__YOUR INSTRUCTIONS__: This exercise calls for an exact transcription. Set down every record below.

__DATA TO USE__:

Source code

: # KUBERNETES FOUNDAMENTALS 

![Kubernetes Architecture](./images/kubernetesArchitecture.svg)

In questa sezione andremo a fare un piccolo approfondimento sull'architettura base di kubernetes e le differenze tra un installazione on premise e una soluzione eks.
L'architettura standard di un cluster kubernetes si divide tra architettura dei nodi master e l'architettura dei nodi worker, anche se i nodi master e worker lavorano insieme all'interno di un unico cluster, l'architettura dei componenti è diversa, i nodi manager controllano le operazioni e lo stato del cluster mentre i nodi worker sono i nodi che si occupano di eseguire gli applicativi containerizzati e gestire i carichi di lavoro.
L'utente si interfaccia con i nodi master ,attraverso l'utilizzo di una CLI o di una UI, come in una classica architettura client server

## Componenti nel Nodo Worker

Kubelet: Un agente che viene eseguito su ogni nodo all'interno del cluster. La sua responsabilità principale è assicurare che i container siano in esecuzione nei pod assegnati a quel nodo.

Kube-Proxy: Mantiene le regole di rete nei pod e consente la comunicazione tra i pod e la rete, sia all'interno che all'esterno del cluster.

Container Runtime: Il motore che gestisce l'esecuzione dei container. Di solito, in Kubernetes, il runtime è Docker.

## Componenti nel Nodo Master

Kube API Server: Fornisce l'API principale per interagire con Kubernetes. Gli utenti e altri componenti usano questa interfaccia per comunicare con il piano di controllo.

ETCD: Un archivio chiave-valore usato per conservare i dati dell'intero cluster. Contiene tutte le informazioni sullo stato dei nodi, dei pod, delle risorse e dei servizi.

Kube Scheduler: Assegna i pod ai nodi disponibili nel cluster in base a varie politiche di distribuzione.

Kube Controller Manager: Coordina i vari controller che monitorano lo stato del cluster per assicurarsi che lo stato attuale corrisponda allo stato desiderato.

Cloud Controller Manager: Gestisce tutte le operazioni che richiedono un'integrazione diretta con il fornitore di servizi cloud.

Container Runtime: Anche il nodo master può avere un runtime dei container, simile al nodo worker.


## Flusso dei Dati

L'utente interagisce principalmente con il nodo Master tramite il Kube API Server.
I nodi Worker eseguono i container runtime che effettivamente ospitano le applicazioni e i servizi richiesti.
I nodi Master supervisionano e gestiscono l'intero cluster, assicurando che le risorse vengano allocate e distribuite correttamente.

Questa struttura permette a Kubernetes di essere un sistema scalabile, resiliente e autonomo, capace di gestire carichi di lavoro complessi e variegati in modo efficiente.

__WRITTEN ANSWER__:
Source code

: # KUBERNETES FOUNDAMENTALS 

![Kubernetes Architecture](./images/kubernetesArchitecture.svg)

In questa sezione andremo a fare un piccolo approfondimento sull'architettura base di kubernetes e le differenze tra un installazione on premise e una soluzione eks.
L'architettura standard di un cluster kubernetes si divide tra architettura dei nodi master e l'architettura dei nodi worker, anche se i nodi master e worker lavorano insieme all'interno di un unico cluster, l'architettura dei componenti è diversa, i nodi manager controllano le operazioni e lo stato del cluster mentre i nodi worker sono i nodi che si occupano di eseguire gli applicativi containerizzati e gestire i carichi di lavoro.
L'utente si interfaccia con i nodi master ,attraverso l'utilizzo di una CLI o di una UI, come in una classica architettura client server

## Componenti nel Nodo Worker

Kubelet: Un agente che viene eseguito su ogni nodo all'interno del cluster. La sua responsabilità principale è assicurare che i container siano in esecuzione nei pod assegnati a quel nodo.

Kube-Proxy: Mantiene le regole di rete nei pod e consente la comunicazione tra i pod e la rete, sia all'interno che all'esterno del cluster.

Container Runtime: Il motore che gestisce l'esecuzione dei container. Di solito, in Kubernetes, il runtime è Docker.

## Componenti nel Nodo Master

Kube API Server: Fornisce l'API principale per interagire con Kubernetes. Gli utenti e altri componenti usano questa interfaccia per comunicare con il piano di controllo.

ETCD: Un archivio chiave-valore usato per conservare i dati dell'intero cluster. Contiene tutte le informazioni sullo stato dei nodi, dei pod, delle risorse e dei servizi.

Kube Scheduler: Assegna i pod ai nodi disponibili nel cluster in base a varie politiche di distribuzione.

Kube Controller Manager: Coordina i vari controller che monitorano lo stato del cluster per assicurarsi che lo stato attuale corrisponda allo stato desiderato.

Cloud Controller Manager: Gestisce tutte le operazioni che richiedono un'integrazione diretta con il fornitore di servizi cloud.

Container Runtime: Anche il nodo master può avere un runtime dei container, simile al nodo worker.


## Flusso dei Dati

L'utente interagisce principalmente con il nodo Master tramite il Kube API Server.
I nodi Worker eseguono i container runtime che effettivamente ospitano le applicazioni e i servizi richiesti.
I nodi Master supervisionano e gestiscono l'intero cluster, assicurando che le risorse vengano allocate e distribuite correttamente.

Questa struttura permette a Kubernetes di essere un sistema scalabile, resiliente e autonomo, capace di gestire carichi di lavoro complessi e variegati in modo efficiente.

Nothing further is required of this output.